The one number Spielberg and Kushner barely change is the final one, “A Boy Like That/I Have a Love.” It’s still shot at close quarters in the apartment, surrounded by Anita’s dresses in a symbol of lost hope, and it still works like a powerhouse because now, thanks to Zegler and DeBose, we feel so much for Anita and Maria that we don’t need tricks or inventions, simply their voices.

There’s a short scene amidst the last musical numbers in which the Sharks try to talk Chino out of his plans for revenge at the same gym where Bernardo trained, but he refuses to listen to this wisdom. It’s a minor counterpoint to the most brutal scene of the movie: Anita being assaulted by the Jets when she tries to deliver Maria’s message to Tony. The basic structure is the same as in the Broadway and Wise/Robbins versions, but there are so many added layers of terror, from Graziella, shut out of the store as she tries to help Anita, yelling at them to stop, to the menace with which the white men go after Anita…it all culminating in Valentina, her voice firmly controlled, telling them she watched them grow up and now they’ve turned into rapists. The Jets trickle out of the store, not able to look at each other, let alone Valentina. It’s over.

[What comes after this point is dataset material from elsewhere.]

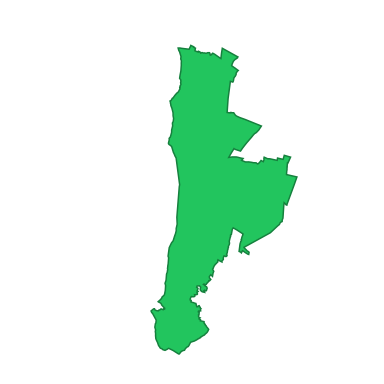 the district of Todiresti, Iasi, Romania, rotated 236°
{"feature_id": "2599482B85852318725472", "entity_name": "Todiresti", "entity_type": "district", "adm_level": 2, "iso_a3": "ROU", "parent_name": "Romania", "parent_adm1": "Iasi", "projection": "equal_earth", "projection_center": [26.831, 47.342], "detail": "fine", "context": "isolated", "style": "filled", "palette": "green", "viewbox_px": 384, "rotation_deg": 236, "n_neighbors": 0, "source": "geoboundaries", "source_scale": "gbopen_adm2", "svg_char_len": 6015}
<svg xmlns="http://www.w3.org/2000/svg" viewBox="0 0 384 384"><g transform="rotate(236 192 192)"><path d="M145.8,287.4L153.6,280.1L156.2,282.1L157.2,283.1L159.6,284.8L159.6,285.0L160.1,285.2L162.8,287.5L162.4,287.8L165.8,293.2L170.8,289.0L168.1,285.8L172.3,281.9L170.6,280.3L176.0,275.1L177.2,273.4L177.6,273.1L180.5,271.3L179.7,270.4L178.5,269.8L177.3,268.0L179.5,266.9L178.8,264.7L178.5,263.3L178.5,262.2L179.2,261.8L180.3,261.5L182.1,259.1L183.0,258.3L185.2,255.9L187.0,253.1L190.5,250.8L191.2,253.1L192.9,251.4L195.2,249.4L196.2,248.4L198.6,244.9L200.1,241.8L202.3,246.2L204.5,251.1L203.8,251.3L203.0,251.8L198.8,255.1L200.1,258.4L201.1,261.4L202.3,265.2L204.1,271.9L204.9,274.4L205.4,276.5L205.3,278.3L205.4,279.0L206.1,282.1L207.9,286.4L222.3,276.7L227.2,273.1L230.2,271.3L231.7,270.9L234.4,270.9L235.7,269.0L236.0,269.0L236.4,268.4L236.5,267.9L236.3,267.7L238.3,265.6L249.2,274.1L262.3,285.7L260.3,287.3L260.4,287.6L261.0,288.5L262.8,290.2L263.3,290.9L263.9,292.8L264.7,294.2L265.9,295.1L266.1,295.6L266.7,297.0L266.9,298.3L274.5,295.5L275.6,296.8L277.0,299.0L277.5,300.2L277.8,302.0L277.7,303.3L277.9,304.1L277.7,304.6L278.1,305.0L278.3,305.6L294.2,297.5L290.8,294.3L286.5,290.6L287.8,290.0L293.6,287.8L295.5,286.8L295.4,285.9L294.9,285.0L295.0,284.5L295.2,283.7L296.3,284.0L296.8,284.4L297.7,284.4L298.7,283.0L298.9,281.9L299.3,281.0L300.2,280.3L300.7,279.3L301.7,278.6L302.1,278.0L302.2,276.9L303.7,276.9L305.1,276.0L304.6,275.4L306.3,274.1L307.5,273.4L309.3,275.3L311.0,274.3L311.3,274.7L314.2,273.0L313.6,272.2L312.0,269.4L316.0,264.8L317.7,262.9L318.1,262.6L319.1,261.0L316.7,260.2L315.2,260.1L310.4,258.6L308.5,257.0L307.6,256.9L306.3,256.3L304.9,255.2L303.2,254.1L298.5,250.4L296.0,247.9L293.2,245.3L292.6,245.3L291.3,245.4L289.6,244.4L288.9,243.6L287.6,243.1L287.2,242.8L286.9,242.0L286.7,241.6L285.9,241.1L285.7,240.9L285.9,240.7L285.7,240.4L285.3,240.1L284.4,239.8L283.9,239.2L283.7,238.5L283.3,238.0L282.4,235.9L282.5,234.8L281.7,231.9L280.5,228.7L280.7,228.4L280.7,228.1L279.6,225.9L279.5,225.3L279.8,224.9L279.7,224.6L278.9,224.5L277.7,223.8L276.7,223.5L275.4,222.8L272.7,222.2L268.3,220.6L265.7,218.9L263.3,217.9L261.0,215.9L260.1,214.3L257.6,212.9L254.7,209.7L252.9,208.5L250.7,206.0L249.5,204.4L249.5,203.6L249.1,202.9L248.5,202.7L247.5,201.8L245.7,199.8L245.0,199.5L244.1,199.6L242.3,200.3L240.9,200.5L235.1,198.7L233.9,198.6L231.1,198.0L229.2,197.9L204.9,185.8L203.5,184.4L179.5,165.3L173.6,161.7L170.6,158.5L168.5,157.1L167.7,156.1L166.9,155.3L165.0,152.7L162.1,149.1L161.2,146.4L158.6,142.0L154.7,138.5L152.2,136.3L150.5,135.8L145.7,132.0L144.7,131.0L142.1,128.8L141.1,128.4L140.2,127.3L139.3,126.7L138.8,125.8L138.2,125.0L133.3,121.1L131.4,118.6L129.2,117.8L125.3,114.8L123.0,112.5L122.2,111.5L121.9,110.7L121.8,108.8L120.8,107.2L120.2,104.5L120.1,103.0L120.0,102.6L119.0,103.0L117.9,103.7L117.2,103.9L116.6,104.0L115.4,103.7L111.7,104.2L110.9,104.4L110.3,103.8L111.0,103.4L111.1,103.1L111.0,102.8L110.5,102.5L110.5,102.3L112.4,101.0L112.2,99.3L112.6,98.6L112.3,97.6L113.2,96.5L114.7,95.4L116.2,95.6L116.6,94.8L116.3,91.6L115.8,91.4L114.5,91.2L113.3,91.4L105.9,90.7L103.6,88.8L103.3,88.0L100.7,85.6L98.0,84.7L97.7,84.5L97.4,84.0L96.9,83.6L94.9,82.6L93.2,81.4L90.6,80.0L88.8,79.6L86.6,79.3L83.3,78.4L82.2,78.5L80.5,78.4L79.8,78.7L78.4,79.6L77.8,79.6L77.4,79.8L75.8,81.1L75.5,83.4L75.5,85.1L75.4,85.3L71.0,87.8L65.9,90.0L64.9,90.6L64.9,91.3L65.6,93.0L65.7,95.4L65.0,97.3L65.9,99.0L66.3,101.8L66.1,102.0L66.0,102.5L66.8,104.3L67.6,105.6L68.2,106.9L67.5,109.4L67.2,110.2L66.8,113.3L66.9,114.5L66.6,115.6L66.8,116.6L66.6,117.0L66.5,117.5L66.9,118.0L66.7,118.7L66.8,120.2L66.5,122.4L66.8,123.3L67.1,125.7L67.6,127.0L68.8,129.0L70.7,128.9L72.3,128.7L73.2,128.9L74.6,128.6L74.9,128.9L76.5,128.7L77.8,129.5L80.6,126.9L81.3,127.6L82.9,126.9L83.2,128.3L83.9,127.7L85.2,127.8L85.8,128.5L86.5,128.6L86.7,129.0L86.5,129.3L88.4,130.8L89.0,130.2L89.5,130.5L89.6,130.8L89.4,131.3L88.6,132.7L90.0,133.5L90.3,133.8L90.3,134.1L90.8,133.9L91.6,134.3L92.7,134.2L93.7,134.4L94.0,133.6L93.6,132.9L94.0,132.0L94.2,131.8L97.4,132.9L97.8,132.4L98.2,132.3L98.4,132.0L99.4,131.4L101.1,129.8L101.5,129.7L101.6,130.0L102.6,130.7L103.5,130.1L104.3,130.6L104.8,131.3L105.7,133.0L104.9,133.8L104.1,135.0L104.0,135.9L104.2,136.3L105.4,136.7L105.2,136.9L104.2,138.8L104.2,139.1L104.4,139.5L106.2,140.1L106.1,141.4L107.3,141.1L108.6,143.0L109.6,142.9L110.3,142.5L111.2,143.6L110.1,145.7L108.3,146.0L106.9,144.5L106.0,144.1L105.2,144.3L104.6,144.2L103.5,144.7L101.8,146.3L103.4,146.5L103.3,147.0L103.5,147.2L103.5,147.5L102.6,147.5L102.2,148.5L102.2,148.8L103.8,150.8L105.2,151.1L105.8,150.8L106.8,150.4L108.6,150.1L109.0,149.9L109.0,150.0L109.0,150.5L108.5,150.6L107.7,151.2L107.5,152.0L107.5,152.3L108.1,153.4L108.0,154.0L108.3,154.6L108.5,156.1L109.1,156.4L108.6,157.3L109.0,158.7L111.1,158.4L112.2,159.1L112.8,160.9L112.9,161.3L110.6,161.8L112.9,164.0L114.1,165.7L116.4,165.9L116.6,166.0L116.9,167.0L118.0,168.4L119.0,170.9L119.1,172.0L119.5,173.4L119.6,174.3L120.7,174.9L121.1,175.3L121.3,175.6L119.1,176.6L117.2,177.7L117.9,178.2L118.3,178.8L118.4,180.0L118.8,180.5L119.6,180.8L121.0,182.5L121.1,182.9L120.9,183.1L119.5,184.0L119.5,184.8L119.6,185.4L120.6,185.9L121.2,185.9L121.8,187.1L124.0,189.1L124.5,189.9L125.1,190.3L125.8,191.3L126.0,191.3L126.4,191.5L127.7,193.6L128.6,194.5L130.3,195.3L133.3,198.6L133.3,198.8L133.5,199.1L134.7,199.8L134.9,200.1L134.7,200.5L134.7,200.8L138.7,204.7L138.9,205.6L139.2,206.1L135.4,208.0L128.8,210.8L128.5,210.4L128.2,210.4L126.7,208.2L125.6,207.0L125.1,206.7L125.2,206.4L125.1,206.2L124.1,205.8L123.8,204.9L122.1,202.8L116.4,197.8L115.0,198.7L113.9,198.9L115.1,201.0L114.2,201.5L112.0,202.3L109.3,203.5L108.5,204.1L110.1,205.6L110.9,205.5L112.6,204.7L113.3,204.7L116.3,204.1L117.1,204.2L114.4,234.2L116.0,244.0L116.2,246.3L117.0,247.5L117.2,248.0L117.3,249.1L117.1,250.2L117.3,250.4L118.3,251.1L119.5,252.8L130.2,261.1L130.4,261.4L131.6,262.4L129.8,262.8L128.8,262.8L128.1,263.3L129.0,264.3L140.9,280.8L145.8,287.4Z" fill="#22c55e" stroke="#15803d" stroke-width="1.5"/></g></svg>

The ending is a little bit of a speed run, and part of me wonders/hopes that Spielberg saw Elgort’s overacting in the basement upon hearing the false bad news and decided to get to the finish fast. But he and Kushner pile on the emotions at the end, and do so while, for one scene, keeping the original Laurents dialogue, because Maria’s final lines after Tony’s death were designed to make even the most cynical of us weep.

And with that…a great movie is concluded.